* [Work item] Copy the records verbatim from their first line through the line containing "utoriser les sites", including both.

* [Collected data]
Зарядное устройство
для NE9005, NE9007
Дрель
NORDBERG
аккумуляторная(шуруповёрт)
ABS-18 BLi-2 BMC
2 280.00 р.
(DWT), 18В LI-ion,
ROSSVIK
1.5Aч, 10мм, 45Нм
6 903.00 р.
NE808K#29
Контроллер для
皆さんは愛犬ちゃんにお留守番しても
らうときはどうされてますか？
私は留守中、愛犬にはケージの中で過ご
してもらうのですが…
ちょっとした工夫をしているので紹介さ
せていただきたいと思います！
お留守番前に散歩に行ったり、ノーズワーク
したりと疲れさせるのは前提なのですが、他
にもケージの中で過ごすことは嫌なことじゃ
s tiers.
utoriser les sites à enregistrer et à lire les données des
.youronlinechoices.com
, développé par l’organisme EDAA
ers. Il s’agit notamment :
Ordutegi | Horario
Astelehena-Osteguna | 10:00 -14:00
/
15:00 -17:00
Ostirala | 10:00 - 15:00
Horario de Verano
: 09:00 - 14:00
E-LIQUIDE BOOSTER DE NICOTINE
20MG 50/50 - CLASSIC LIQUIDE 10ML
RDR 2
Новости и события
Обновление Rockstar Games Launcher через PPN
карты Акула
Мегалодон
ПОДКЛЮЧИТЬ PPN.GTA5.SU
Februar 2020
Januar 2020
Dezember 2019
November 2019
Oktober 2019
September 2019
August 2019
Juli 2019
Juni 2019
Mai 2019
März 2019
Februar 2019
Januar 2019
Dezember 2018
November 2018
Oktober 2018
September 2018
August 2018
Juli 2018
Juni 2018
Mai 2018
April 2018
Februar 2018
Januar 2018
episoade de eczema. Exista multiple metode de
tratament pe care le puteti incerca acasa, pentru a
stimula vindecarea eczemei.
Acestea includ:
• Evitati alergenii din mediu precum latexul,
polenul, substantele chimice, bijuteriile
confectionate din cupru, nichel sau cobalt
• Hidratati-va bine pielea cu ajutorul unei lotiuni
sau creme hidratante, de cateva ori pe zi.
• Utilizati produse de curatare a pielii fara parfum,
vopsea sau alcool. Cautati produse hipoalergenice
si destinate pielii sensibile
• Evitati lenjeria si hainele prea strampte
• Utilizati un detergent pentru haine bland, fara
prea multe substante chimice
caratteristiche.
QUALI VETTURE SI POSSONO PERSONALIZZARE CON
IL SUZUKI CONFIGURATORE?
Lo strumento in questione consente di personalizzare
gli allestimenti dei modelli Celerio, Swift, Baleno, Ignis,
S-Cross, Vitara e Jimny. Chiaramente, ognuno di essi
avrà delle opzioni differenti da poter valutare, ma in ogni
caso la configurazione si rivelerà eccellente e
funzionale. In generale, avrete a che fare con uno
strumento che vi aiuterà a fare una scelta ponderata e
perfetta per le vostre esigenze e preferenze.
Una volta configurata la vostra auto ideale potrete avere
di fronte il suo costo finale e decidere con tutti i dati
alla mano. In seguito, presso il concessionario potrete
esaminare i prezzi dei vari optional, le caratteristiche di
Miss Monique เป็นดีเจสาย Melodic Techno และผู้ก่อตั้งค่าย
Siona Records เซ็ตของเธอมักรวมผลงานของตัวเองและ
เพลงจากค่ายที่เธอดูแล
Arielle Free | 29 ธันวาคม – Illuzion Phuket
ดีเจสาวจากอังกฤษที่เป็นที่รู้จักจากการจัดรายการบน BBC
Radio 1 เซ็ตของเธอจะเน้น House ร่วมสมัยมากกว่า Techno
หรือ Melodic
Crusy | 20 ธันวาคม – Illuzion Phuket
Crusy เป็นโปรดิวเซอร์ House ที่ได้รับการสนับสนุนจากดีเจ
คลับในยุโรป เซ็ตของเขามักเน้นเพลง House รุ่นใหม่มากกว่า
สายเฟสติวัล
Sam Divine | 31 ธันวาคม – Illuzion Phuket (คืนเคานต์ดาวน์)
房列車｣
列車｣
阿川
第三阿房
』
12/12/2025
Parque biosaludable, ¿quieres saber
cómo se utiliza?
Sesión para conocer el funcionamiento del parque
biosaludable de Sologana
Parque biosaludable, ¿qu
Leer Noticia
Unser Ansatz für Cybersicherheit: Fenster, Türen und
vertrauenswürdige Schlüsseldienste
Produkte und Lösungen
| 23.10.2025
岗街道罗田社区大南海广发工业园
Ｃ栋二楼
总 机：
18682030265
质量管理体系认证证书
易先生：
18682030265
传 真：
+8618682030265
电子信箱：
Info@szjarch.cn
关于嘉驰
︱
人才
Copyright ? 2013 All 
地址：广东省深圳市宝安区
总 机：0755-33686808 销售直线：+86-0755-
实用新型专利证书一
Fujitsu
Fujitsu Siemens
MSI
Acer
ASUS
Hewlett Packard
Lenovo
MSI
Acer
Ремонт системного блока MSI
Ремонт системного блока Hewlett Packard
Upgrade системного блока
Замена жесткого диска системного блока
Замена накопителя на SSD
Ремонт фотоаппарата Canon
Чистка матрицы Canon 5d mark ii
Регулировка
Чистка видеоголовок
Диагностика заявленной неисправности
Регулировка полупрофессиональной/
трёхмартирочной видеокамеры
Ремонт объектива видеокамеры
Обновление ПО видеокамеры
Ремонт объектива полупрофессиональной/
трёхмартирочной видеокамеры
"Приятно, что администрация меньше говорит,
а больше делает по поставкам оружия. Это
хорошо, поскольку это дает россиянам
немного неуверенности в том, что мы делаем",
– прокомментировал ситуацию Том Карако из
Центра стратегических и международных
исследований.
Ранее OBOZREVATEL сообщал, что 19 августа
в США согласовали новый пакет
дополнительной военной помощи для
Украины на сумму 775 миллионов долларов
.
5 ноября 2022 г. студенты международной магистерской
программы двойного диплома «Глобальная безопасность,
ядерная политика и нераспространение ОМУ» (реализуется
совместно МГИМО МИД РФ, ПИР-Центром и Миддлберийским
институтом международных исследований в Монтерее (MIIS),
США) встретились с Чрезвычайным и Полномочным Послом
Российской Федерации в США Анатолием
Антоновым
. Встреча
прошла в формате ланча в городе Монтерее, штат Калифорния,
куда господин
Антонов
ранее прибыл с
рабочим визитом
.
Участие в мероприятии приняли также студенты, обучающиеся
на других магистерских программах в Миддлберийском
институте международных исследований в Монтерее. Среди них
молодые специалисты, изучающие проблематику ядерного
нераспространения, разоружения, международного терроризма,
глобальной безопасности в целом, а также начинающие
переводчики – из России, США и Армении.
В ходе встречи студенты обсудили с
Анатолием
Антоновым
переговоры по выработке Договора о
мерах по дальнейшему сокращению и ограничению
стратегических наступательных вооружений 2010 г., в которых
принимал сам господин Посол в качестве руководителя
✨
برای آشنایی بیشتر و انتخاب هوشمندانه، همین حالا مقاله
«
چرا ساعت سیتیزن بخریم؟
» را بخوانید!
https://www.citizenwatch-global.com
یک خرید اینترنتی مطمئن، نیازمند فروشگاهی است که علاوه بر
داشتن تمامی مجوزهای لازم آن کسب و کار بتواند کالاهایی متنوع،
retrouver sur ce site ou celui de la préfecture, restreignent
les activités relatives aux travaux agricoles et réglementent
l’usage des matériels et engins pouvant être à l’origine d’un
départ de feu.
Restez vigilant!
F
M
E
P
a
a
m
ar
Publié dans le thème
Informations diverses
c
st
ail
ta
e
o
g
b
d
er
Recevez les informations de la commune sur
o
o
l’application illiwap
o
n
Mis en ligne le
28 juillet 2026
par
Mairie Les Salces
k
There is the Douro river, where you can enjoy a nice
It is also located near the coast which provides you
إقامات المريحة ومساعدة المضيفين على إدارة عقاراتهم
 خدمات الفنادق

* [Reply to the exercise]
Зарядное устройство
для NE9005, NE9007
Дрель
NORDBERG
аккумуляторная(шуруповёрт)
ABS-18 BLi-2 BMC
2 280.00 р.
(DWT), 18В LI-ion,
ROSSVIK
1.5Aч, 10мм, 45Нм
6 903.00 р.
NE808K#29
Контроллер для
皆さんは愛犬ちゃんにお留守番しても
らうときはどうされてますか？
私は留守中、愛犬にはケージの中で過ご
してもらうのですが…
ちょっとした工夫をしているので紹介さ
せていただきたいと思います！
お留守番前に散歩に行ったり、ノーズワーク
したりと疲れさせるのは前提なのですが、他
にもケージの中で過ごすことは嫌なことじゃ
s tiers.
utoriser les sites à enregistrer et à lire les données des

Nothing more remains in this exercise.